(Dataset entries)
━━━━━━━━━━━━━━━━━━━━━━━━━━━━━━
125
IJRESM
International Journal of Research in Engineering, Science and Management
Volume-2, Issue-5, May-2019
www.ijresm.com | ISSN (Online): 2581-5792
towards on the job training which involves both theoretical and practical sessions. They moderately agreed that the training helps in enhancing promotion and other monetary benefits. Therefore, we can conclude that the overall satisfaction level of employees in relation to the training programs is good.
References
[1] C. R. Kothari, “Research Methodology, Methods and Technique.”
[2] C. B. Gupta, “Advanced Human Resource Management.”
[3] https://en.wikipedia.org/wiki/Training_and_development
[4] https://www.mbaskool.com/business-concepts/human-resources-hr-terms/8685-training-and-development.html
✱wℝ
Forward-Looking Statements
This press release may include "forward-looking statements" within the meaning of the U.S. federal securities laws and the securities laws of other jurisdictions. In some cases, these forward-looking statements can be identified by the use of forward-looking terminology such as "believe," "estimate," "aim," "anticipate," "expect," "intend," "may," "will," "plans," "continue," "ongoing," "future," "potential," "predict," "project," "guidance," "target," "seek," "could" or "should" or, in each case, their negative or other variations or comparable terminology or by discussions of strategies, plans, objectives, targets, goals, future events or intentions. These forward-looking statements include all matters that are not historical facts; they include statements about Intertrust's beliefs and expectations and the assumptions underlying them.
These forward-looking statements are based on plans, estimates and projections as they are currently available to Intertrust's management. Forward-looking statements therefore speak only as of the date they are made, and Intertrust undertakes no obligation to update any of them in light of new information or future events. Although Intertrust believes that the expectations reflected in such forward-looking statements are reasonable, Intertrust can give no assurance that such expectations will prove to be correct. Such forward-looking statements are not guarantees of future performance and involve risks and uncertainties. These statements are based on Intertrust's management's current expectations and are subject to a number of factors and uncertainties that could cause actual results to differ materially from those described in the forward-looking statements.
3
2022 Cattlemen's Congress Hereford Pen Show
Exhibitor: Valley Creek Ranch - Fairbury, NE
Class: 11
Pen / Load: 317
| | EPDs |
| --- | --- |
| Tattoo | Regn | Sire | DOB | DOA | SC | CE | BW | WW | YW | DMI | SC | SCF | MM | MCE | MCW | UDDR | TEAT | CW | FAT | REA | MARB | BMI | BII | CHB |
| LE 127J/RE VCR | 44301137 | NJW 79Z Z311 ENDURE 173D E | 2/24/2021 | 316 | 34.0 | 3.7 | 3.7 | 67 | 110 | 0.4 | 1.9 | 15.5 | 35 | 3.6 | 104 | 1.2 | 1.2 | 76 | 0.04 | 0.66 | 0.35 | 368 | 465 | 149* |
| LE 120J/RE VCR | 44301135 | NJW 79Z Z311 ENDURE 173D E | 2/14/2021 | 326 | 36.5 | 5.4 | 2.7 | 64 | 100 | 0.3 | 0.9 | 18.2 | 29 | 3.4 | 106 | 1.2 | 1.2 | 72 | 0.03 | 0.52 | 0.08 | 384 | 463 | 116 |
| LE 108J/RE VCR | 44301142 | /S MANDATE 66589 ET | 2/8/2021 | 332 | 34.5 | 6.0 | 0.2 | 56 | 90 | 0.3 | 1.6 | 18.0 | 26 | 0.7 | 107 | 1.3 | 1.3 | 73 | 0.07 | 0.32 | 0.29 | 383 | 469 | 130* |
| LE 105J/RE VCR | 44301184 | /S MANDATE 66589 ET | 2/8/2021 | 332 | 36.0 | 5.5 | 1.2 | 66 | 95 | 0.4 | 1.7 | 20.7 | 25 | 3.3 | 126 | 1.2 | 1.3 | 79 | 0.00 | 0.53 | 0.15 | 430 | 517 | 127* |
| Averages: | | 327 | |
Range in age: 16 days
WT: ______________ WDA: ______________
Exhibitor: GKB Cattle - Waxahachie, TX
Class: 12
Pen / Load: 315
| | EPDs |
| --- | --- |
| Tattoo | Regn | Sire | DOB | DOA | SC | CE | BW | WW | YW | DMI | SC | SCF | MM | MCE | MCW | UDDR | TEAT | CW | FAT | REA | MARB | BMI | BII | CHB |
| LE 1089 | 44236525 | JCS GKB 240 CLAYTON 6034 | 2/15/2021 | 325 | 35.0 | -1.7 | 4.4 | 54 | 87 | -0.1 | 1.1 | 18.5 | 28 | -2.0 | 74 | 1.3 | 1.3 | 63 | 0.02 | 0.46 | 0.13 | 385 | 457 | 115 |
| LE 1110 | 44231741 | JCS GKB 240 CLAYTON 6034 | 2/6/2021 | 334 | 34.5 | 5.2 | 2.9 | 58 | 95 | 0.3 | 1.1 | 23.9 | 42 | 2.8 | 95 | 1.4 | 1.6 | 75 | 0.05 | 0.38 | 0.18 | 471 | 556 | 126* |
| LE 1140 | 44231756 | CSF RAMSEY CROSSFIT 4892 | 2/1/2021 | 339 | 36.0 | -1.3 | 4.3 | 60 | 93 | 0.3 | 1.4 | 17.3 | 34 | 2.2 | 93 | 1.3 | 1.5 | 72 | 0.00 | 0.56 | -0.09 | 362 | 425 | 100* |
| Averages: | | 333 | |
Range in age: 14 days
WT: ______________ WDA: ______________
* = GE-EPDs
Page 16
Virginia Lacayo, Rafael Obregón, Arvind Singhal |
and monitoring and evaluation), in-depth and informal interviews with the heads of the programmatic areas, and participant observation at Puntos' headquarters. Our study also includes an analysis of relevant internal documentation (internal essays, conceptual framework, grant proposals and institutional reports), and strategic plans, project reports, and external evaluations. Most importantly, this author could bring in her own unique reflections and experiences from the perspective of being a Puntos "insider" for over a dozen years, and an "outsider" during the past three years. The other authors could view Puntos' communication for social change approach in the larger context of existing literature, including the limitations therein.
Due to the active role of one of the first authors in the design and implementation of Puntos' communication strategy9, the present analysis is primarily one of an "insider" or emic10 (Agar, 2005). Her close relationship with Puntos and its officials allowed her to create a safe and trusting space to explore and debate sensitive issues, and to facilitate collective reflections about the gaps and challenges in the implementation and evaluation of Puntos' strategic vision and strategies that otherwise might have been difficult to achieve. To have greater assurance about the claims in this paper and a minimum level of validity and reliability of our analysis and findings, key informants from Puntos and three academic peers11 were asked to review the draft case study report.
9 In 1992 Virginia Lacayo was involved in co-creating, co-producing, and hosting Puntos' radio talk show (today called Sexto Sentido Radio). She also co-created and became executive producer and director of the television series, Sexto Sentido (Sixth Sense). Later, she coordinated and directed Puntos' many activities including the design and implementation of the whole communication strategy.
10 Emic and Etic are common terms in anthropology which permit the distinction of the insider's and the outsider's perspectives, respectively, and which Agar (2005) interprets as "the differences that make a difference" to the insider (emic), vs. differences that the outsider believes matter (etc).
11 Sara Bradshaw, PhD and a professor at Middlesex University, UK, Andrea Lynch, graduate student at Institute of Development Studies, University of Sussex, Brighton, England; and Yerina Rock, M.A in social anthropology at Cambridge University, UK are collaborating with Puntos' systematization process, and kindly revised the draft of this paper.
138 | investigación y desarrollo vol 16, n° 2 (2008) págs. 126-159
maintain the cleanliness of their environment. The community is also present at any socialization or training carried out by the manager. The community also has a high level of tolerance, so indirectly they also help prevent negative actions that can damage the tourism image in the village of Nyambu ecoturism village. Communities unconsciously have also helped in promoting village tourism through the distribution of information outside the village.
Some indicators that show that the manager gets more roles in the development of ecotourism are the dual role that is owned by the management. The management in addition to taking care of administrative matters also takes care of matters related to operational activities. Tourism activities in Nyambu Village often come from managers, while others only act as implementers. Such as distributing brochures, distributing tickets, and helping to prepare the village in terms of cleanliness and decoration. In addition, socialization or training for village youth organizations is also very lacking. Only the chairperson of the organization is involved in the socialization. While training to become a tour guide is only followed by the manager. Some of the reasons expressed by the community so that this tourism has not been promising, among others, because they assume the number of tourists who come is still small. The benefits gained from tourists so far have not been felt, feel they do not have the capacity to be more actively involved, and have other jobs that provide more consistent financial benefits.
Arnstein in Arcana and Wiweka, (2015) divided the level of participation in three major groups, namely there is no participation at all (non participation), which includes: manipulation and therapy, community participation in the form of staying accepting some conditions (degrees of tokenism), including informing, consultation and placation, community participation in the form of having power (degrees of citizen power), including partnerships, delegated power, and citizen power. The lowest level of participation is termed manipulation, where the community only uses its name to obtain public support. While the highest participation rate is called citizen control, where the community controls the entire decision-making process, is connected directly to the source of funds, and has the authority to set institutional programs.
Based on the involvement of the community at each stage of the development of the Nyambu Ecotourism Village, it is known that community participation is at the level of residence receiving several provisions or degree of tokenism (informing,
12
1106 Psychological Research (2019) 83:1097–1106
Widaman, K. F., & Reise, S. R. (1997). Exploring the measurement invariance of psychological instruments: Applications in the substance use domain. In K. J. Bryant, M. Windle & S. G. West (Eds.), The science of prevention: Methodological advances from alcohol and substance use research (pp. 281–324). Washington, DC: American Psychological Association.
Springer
━━━━━━━━━━━━━━━━━━━━━━━━━━━━━━
▶ [Task prompt]:
Take the lines above from the one containing "Range in age: 14 days" to the one containing "Virginia Lacayo, Rafael" and retype them exactly, both ends included, with nothing added.

▶ [Output]:
Range in age: 14 days
WT: ______________ WDA: ______________
* = GE-EPDs
Page 16
Virginia Lacayo, Rafael Obregón, Arvind Singhal |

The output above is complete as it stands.